Yo era entonces investigador del Instituto de Investigaciones Sociales comisionado al Instituto de Ingeniería. Cuando fui a buscar a un colega y gran amigo con el que trabajaba en Ingeniería, el soldado que resguardaba una de las entradas al campus me dijo: Si entra, no sale. No entré, imaginándome lo peor, que no fue ese día sino el 2 de octubre.

El 2 de octubre iba a asistir al mitin de Tlatelolco pero otro amigo me dijo que mejor no fuera, que había visto tanquetas y camiones de granaderos cerca de la Plaza de las Tres Culturas. Le hice caso a su intuición (y a la mía) y aquí estoy recordando cómo la irracionalidad del gobierno (incluyendo al Ejército) lesionó de manera indeleble a México, a sus ciudadanos y a los verdaderos estudiantes que arriesgaron sus vidas por un país mejor y por gobiernos menos autoritarios.
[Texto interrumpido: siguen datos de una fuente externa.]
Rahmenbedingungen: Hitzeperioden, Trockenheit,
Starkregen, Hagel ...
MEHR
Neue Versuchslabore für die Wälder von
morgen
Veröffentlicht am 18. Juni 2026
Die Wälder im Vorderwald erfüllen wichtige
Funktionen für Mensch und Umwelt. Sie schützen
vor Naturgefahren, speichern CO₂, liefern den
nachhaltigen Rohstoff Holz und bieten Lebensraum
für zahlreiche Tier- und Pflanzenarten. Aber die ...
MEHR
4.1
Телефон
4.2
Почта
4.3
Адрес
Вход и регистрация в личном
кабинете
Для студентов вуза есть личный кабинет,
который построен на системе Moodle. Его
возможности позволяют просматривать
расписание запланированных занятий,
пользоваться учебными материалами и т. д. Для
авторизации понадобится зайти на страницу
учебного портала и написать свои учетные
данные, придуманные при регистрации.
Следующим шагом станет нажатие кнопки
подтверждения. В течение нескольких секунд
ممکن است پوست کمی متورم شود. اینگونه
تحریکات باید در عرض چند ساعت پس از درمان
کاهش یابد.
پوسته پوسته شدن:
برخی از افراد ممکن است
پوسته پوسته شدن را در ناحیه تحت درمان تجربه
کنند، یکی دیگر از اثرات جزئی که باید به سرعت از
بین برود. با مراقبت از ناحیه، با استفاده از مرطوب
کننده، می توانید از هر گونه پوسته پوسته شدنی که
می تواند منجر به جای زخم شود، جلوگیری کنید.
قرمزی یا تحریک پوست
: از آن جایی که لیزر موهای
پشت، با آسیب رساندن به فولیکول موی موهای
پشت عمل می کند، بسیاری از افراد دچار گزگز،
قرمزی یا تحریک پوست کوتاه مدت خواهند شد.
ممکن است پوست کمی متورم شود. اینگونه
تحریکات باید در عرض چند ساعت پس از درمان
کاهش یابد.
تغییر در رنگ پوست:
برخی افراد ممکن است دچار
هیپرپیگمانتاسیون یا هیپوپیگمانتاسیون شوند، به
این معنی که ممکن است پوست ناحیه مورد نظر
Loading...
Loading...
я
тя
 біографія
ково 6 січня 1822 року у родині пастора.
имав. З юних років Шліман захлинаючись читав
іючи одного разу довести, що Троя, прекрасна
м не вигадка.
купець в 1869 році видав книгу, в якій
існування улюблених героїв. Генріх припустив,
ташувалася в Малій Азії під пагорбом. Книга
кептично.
Hubo, como siempre, y también hay que recordarlo, provocadores e infiltrados (¿en qué movimiento no los hay?). El más señalado entonces fue Sócrates Campos Lemus, tiempo después asociado con el narcotráfico al mismo tiempo que era alto funcionario de la Procuraduría General de la República. Fue por esta razón que el procurador Macedo de la Concha se vio obligado a hacerlo renunciar (véase La Jornada, 26/4/2004). Los más radicales en un movimiento social suelen ser los infiltrados de los cuerpos de seguridad del Estado, por esto es que son llamados también provocadores.

En fin, a 45 años debemos hacer que la memoria sea más fuerte que el olvido. Quienes perdieron a un familiar o un amigo en los sucesos del 68 tienen derecho a exigirnos que no olvidemos. No olvidamos.